_TASK ITEM 1_
According to the EdgeLake query page, what setting disables the statistics that are added to query result sets?
_TASK ITEM 2_
Reproduce the passage of the EdgeLake query page between "A period function, considers" and "unit is 3).", inclusive.
_TASK ITEM 3_
Decide whether each statement below agrees with the EdgeLake query page. For each one, answer yes or no and quote the words from the page that settle it.
(a) The columns row_id, insert_timestamp, tsd_name and tsd_id are added by default when a table is created.
(b) The format=json;list output is the one to use with PowerBI.
(c) The period function finds the last occurrence of data after a specified date.
──────── SOURCE DOCUMENT
Query Data

EdgeLake provides a unifies view of the distributed data. Using virtualization, users interact with the data as if the data is centralized.
Using the following commands, users retrieve the list of tables, select a table, retrieve the table’s column, and issue a query.

Retrieve the list of tables

The following command retrieves the list of tables:

 
get virtual tables [info] where company = [company name] and dbms = [dbms name] and table = [table name]

Examples:

 
get virtual tables
get virtual tables where table = ping_sensor

The following command details the edge nodes that host each table:

 
get data nodes where company = [company name] and dbms = [dbms name] and table = [table name] and sort = (columns IDs)

Examples:

 
get data nodes
get data nodes where table = ping_sensor
get data nodes where sort = (1,2)

Retrieve the list of columns

The following command lists the columns of a table:

 
get columns where dbms = [dbms name] and table = [table name] and format = [table/json]

Example:

 
get columns where table = ping_sensor and dbms = dmci

# Example output:

Schema for DBMS: 'my_dbms' and Table: 'printer_status'
Column Name      Column Type
----------------|---------------------------|
row_id          |integer                    |
insert_timestamp|timestamp without time zone|
tsd_name        |char(3)                    |
tsd_id          |int                        |
bed_temp        |decimal                    |
extruder_temp   |decimal                    |
current_file    |char(2)                    |
current_x       |decimal                    |
current_y       |decimal                    |
current_z       |decimal                    |
fan_speed       |float                      |

Note: the first 4 columns (row_id, insert_timestamp, tsd_name, tsd_id) are added by default when the table is created and are used for management and traceability of ingested data. Users can ignore these columns in their projection lists.

SQL supported functionality

In depth details can be found in the Query Nodes section.

Projection List:

increments function
Column name
Min
Max
Sum
Count
Avg
Count Distinct
Range
Time functions over Column values

Where Conditions:

period function
Greater than
Less than
Equal
Not Equal
Group By
Order By
Limit

Query Format

Sample Query:

# Query Format Breakdown 
run client () sql [db_name] format=[output_type] and stats=[true/false] [select statement] 

# Sample Query 
run client () sql litsanleandro format = table "select insert_timestamp, device_name, timestamp, value from ping_sensor limit 100"

run client () directs the query to the relevant nodes in the network. When executing via REST, the --headers "destination: network" replaces the run client () prefix.
format determines the structure of the returned data:
- format=json - The returned results are in JSON.
- format=table - The returned results are in a table format.
- format=json:output - The returned results are organized as rows whereas each row is a JSON structure - this format is identical to the data load structure.
- format=json;list- The returned results are organized as a list, every entry in the list represents a row (use this format with PowerBI).
The query result sets are extended by statistics that describe how the query was executed. Set stats=false to disable the statistics.

Built-in Query Functions

Period Function

The period function finds the first occurrence of data before or at a specified date; if a filter-criteria is specified, the occurrence needs also to satisfy the filter-criteria.
A period function, considers the readings in a period of time which is measured by the type of the time interval (Minutes, Hours, Days, Weeks, Months or Years) and the number of units of the time interval (i.e. 3 days - whereas time-interval is day and unit is 3).

Sample Call:

run client () sql edgex format=table "select min(timestamp), max(timestamp), count(value) from rand_data WHERE period(day, 1, now(), timestamp);"

Increments Function

The increments functions considers data in increments of time within a time range.
The function has 3 sections: time-interval, units and date-column.

time-interval is (Minutes, Hours, Days, Weeks, Months or Years)
units associated with the time interval (i.e. 2 weeks).
date-column is the name of the column that determines the date and time to consider.

An Increment function returns a single value for time intervals within a time range. For example, rather than returning all column values within a month, a query returns a smaller data set by returning the average, min and max values for every minute within the month.

Sample Call:

run client () sql edgex format=table "select increments(day, 1, timestamp), min(timestamp), max(timestamp), count(value) from rand_data  where timestamp >= now() - 1 month"
────────────────
──────── RECORDS SUPPLIED
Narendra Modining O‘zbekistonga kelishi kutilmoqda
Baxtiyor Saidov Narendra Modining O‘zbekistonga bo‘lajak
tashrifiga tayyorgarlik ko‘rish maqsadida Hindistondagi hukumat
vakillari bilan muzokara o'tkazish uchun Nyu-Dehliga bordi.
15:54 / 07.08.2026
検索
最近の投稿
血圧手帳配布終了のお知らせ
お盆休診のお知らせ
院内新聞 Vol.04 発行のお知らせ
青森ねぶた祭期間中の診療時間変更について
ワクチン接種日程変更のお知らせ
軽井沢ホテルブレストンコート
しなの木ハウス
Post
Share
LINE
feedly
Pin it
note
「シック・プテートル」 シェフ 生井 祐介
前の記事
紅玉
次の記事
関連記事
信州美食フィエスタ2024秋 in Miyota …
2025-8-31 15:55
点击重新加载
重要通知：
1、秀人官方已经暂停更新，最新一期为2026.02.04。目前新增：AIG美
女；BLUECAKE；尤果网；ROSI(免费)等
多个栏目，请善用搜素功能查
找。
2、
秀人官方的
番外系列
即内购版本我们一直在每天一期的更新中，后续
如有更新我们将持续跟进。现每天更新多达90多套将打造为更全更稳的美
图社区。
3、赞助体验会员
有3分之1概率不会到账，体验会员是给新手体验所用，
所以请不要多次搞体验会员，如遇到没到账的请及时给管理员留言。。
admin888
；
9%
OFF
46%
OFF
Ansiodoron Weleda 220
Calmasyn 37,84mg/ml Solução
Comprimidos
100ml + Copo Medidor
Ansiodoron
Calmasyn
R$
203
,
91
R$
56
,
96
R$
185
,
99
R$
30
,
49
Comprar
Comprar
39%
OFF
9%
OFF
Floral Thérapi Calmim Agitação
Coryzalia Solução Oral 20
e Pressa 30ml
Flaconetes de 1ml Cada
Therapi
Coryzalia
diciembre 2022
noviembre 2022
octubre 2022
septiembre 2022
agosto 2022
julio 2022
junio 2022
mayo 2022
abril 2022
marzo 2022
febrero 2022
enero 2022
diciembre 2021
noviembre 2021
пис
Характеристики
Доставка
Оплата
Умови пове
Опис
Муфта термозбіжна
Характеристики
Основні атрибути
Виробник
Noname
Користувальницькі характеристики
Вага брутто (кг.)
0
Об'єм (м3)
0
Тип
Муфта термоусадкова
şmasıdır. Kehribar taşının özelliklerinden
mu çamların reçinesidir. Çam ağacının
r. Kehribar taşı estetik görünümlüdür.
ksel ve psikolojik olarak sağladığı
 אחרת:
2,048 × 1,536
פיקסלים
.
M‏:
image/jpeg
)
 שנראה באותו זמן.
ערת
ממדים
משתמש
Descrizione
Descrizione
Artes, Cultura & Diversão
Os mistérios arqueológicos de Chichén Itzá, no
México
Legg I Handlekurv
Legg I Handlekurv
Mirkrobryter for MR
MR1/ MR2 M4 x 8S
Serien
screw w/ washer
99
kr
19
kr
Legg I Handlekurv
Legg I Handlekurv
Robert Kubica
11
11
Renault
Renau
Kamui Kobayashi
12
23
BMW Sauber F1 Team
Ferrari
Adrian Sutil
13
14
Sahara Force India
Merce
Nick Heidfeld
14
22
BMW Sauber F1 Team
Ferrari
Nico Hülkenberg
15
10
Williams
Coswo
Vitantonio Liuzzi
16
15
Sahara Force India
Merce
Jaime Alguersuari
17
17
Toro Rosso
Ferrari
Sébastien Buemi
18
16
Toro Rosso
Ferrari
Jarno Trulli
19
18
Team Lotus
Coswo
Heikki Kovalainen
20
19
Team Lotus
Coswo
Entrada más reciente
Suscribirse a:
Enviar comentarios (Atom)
────────────────
──────── RECORDS SUPPLIED
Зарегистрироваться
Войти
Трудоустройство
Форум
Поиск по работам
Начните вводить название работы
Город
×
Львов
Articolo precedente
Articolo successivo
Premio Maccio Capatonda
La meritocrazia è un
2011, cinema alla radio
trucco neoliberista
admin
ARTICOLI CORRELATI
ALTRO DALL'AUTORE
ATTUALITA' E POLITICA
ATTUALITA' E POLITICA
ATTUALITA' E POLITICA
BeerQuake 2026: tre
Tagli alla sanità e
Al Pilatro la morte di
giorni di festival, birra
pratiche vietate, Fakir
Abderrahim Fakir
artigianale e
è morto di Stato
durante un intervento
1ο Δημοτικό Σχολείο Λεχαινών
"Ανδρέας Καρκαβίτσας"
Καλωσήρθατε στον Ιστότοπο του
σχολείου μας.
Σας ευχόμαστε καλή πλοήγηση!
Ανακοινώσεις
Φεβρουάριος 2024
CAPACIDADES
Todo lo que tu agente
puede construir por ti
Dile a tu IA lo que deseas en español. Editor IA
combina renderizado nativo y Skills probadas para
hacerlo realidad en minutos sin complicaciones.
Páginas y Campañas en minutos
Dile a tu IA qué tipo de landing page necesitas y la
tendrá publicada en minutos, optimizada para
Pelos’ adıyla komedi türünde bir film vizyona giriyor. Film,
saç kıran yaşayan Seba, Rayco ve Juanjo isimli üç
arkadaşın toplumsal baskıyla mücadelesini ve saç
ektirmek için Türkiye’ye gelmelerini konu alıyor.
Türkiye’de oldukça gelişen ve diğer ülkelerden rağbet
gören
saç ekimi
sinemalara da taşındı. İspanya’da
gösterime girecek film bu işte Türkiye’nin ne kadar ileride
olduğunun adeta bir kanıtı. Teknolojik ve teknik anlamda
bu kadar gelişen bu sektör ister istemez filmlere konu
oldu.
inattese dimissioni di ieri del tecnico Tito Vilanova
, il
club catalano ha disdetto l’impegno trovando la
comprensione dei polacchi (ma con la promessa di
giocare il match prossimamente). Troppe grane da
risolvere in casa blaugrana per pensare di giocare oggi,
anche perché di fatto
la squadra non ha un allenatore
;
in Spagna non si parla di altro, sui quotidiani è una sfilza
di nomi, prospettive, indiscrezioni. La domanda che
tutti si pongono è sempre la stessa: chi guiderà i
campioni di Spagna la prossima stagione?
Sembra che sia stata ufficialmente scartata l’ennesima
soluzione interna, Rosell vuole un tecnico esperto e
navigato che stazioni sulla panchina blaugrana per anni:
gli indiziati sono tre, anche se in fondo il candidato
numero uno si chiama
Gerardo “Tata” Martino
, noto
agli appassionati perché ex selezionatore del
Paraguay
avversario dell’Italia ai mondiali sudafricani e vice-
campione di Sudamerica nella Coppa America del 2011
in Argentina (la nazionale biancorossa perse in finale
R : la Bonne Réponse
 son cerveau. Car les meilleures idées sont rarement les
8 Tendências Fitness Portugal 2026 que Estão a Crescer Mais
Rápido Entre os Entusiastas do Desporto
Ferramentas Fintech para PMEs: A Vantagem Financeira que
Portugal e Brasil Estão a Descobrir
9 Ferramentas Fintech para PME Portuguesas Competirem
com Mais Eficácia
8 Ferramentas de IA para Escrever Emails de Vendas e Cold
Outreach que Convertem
────────────────
_EXERCISE OUTPUT 1_
Setting stats=false.

_EXERCISE OUTPUT 2_
A period function, considers the readings in a period of time which is measured by the type of the time interval (Minutes, Hours, Days, Weeks, Months or Years) and the number of units of the time interval (i.e. 3 days - whereas time-interval is day and unit is 3).

_EXERCISE OUTPUT 3_
(a) Yes: "the first 4 columns (row_id, insert_timestamp, tsd_name, tsd_id) are added by default when the table is created"
(b) Yes: "every entry in the list represents a row (use this format with PowerBI)"
(c) No: "The period function finds the first occurrence of data before or at a specified date"